Recorded data:
%%
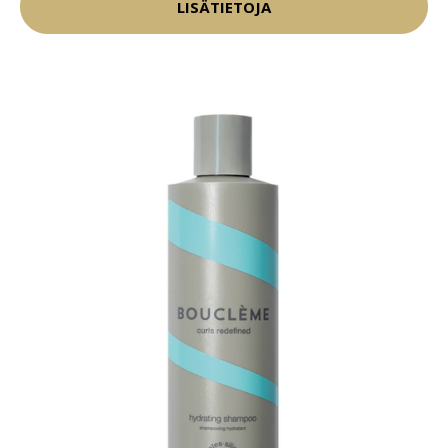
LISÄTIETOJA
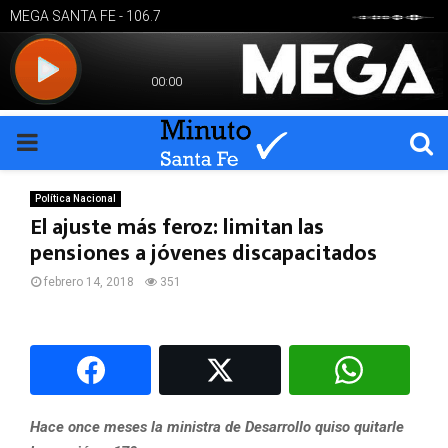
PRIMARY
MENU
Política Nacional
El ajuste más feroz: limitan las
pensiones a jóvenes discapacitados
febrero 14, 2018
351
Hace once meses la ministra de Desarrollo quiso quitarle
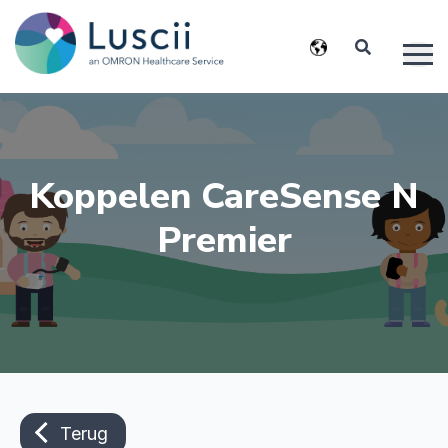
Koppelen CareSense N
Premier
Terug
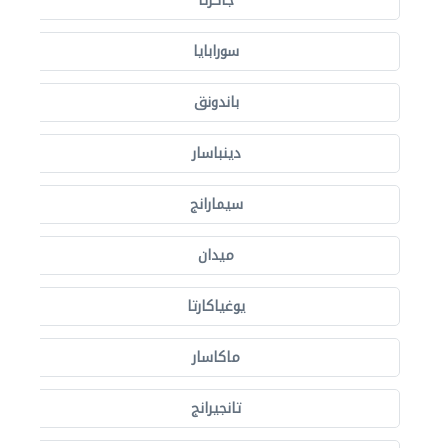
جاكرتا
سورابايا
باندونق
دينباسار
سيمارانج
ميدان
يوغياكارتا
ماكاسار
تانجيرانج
%%
TASK ITEM:
Could you print the data exactly as it appears and keep the pictures out?

REPLY TO THE TASK:
LISÄTIETOJA
PRIMARY
MENU
Política Nacional
El ajuste más feroz: limitan las
pensiones a jóvenes discapacitados
febrero 14, 2018
351
Hace once meses la ministra de Desarrollo quiso quitarle
Koppelen CareSense N
Premier
Terug
جاكرتا
سورابايا
باندونق
دينباسار
سيمارانج
ميدان
يوغياكارتا
ماكاسار
تانجيرانج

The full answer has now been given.